Histone Database

Content
- Description: curated database of histone proteins and their variants

Contact
- Research center: National Center for Biotechnology Information
- Primary citation: Draizen EJ, Shaytan AK, Marino-Ramirez L, Talbert PB, Landsman D, Panchenko AR (2016)

Access
- Website: https://www.ncbi.nlm.nih.gov/research/histonedb/

= Histone Database =

Database of histone sequences

The Histone Database is a comprehensive database of histone protein sequences including histone variants, classified by histone types and variants, maintained by National Center for Biotechnology Information. The creation of the Histone Database was stimulated by the X-ray analysis of the structure of the nucleosomal core histone octamer followed by the application of a novel motif searching method to a group of proteins containing the histone fold motif in the early-mid-1990. The first version of the Histone Database was released in 1995 and several updates have been released since then.
Current version of the Histone Database - HistoneDB 2.0 - with variants - includes sequence and structural annotations for all five histone types (H3, H4, H2A, H2B, H1) and major histone variants within each histone type.
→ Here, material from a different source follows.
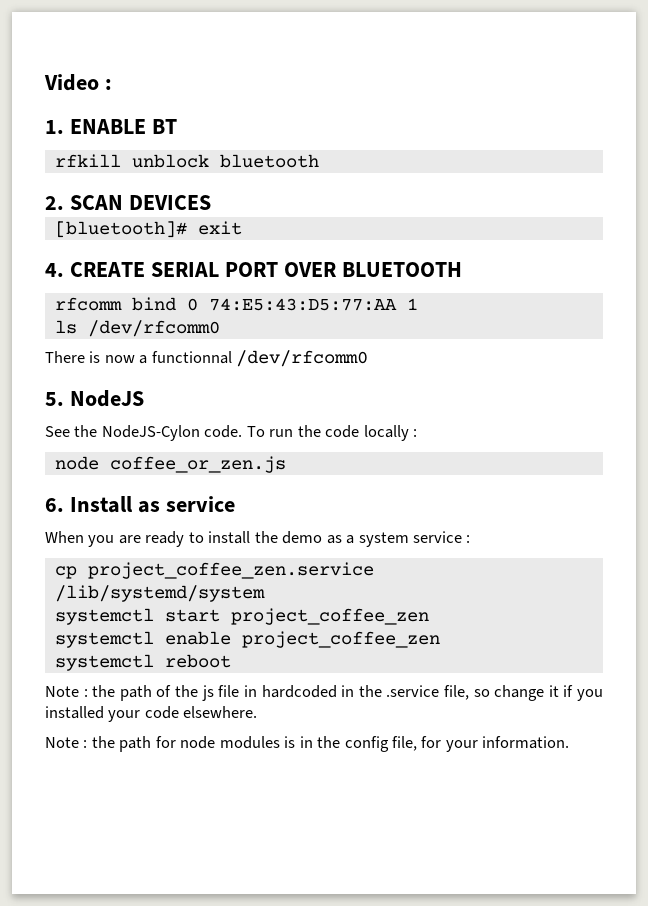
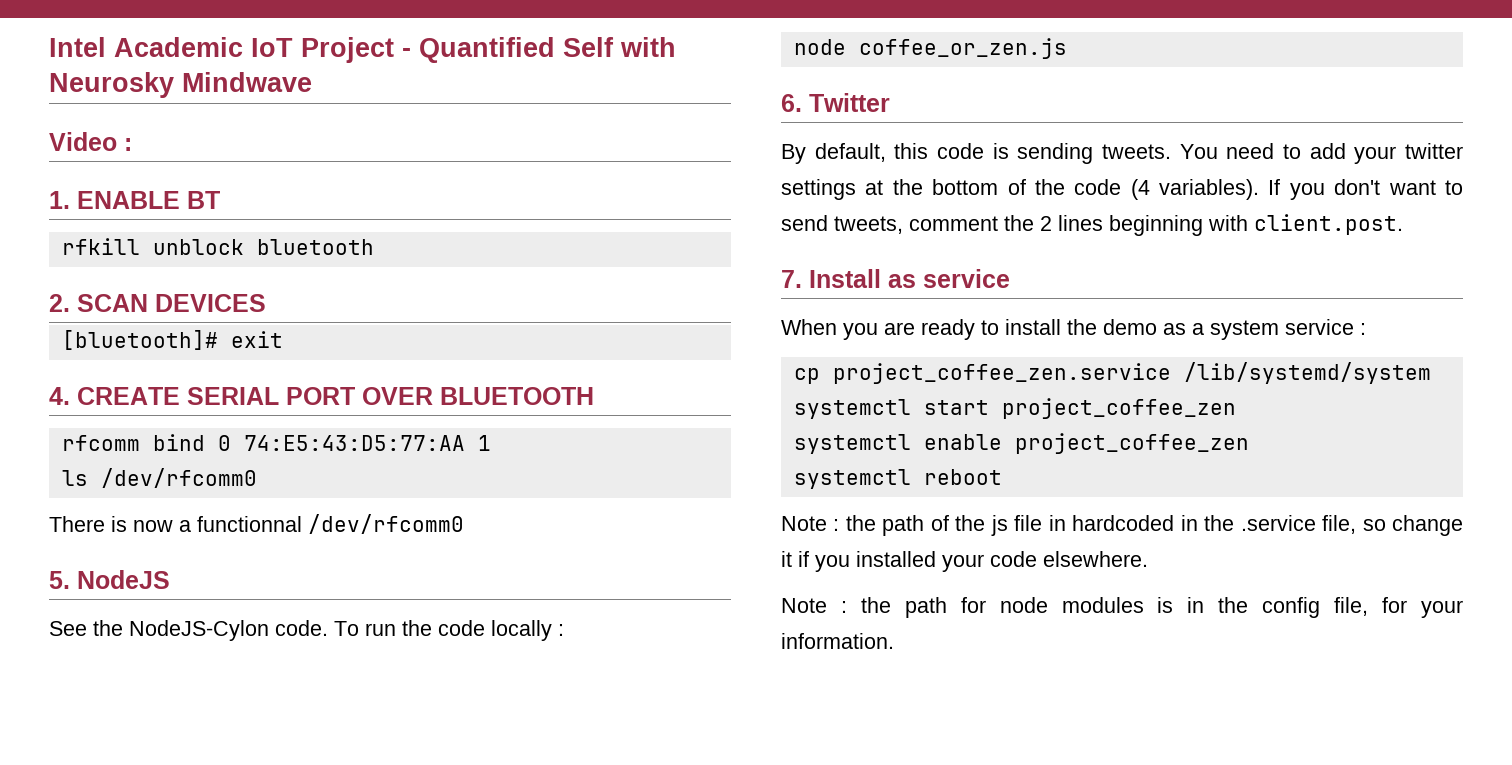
(44, 82) none -> [49,37,676,63] [49,72,312,98] Intel Academic IoT Project - Quantified Self with Neurosky Mindwave //
(64, 505) none -> [809,93,890,112] [781,143,1463,164] [781,179,1463,200] [781,214,1403,236] [781,270,802,288] Twitter // By default, this code is sending tweets. You need to add your twitter settings at the bottom of the code (4 variables). If you don't want to send tweets, comment the 2 lines beginning with client.post. // 7.

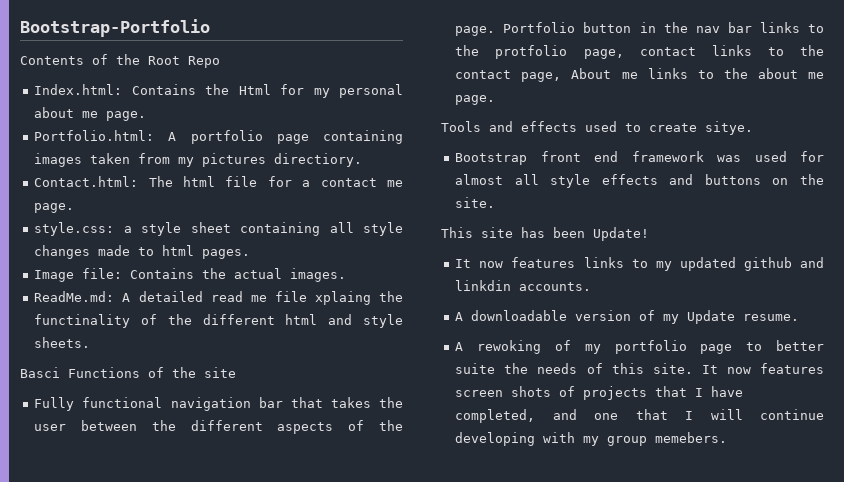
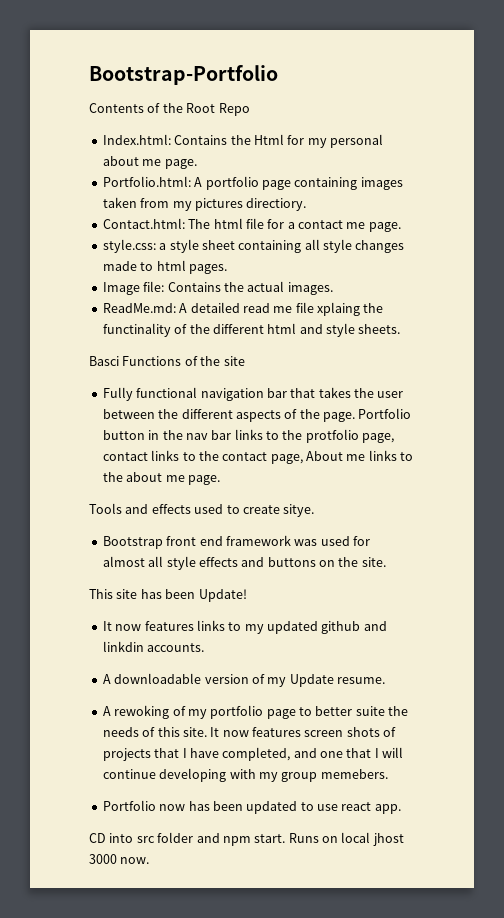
(728, 437) none -> [102,800,401,814] [89,832,404,846] [89,854,150,864] // Portfolio now has been updated to use react app. // CD into src folder and npm start. Runs on local jhost 3000 now.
It has many interactive tools to explore and compare sequences of different histone variants from various organisms. The core of the database is a manually curated set of histone sequences grouped into 30 different variant subsets with variant-specific annotations. The curated set is supplemented by an automatically extracted set of histone sequences from the non-redundant protein database using algorithms trained on the curated set. The interactive web site supports various searching strategies in both datasets: browsing of phylogenetic trees; on-demand generation of multiple sequence alignments with feature annotations; classification of histone-like sequences and browsing of the taxonomic diversity for every histone variant.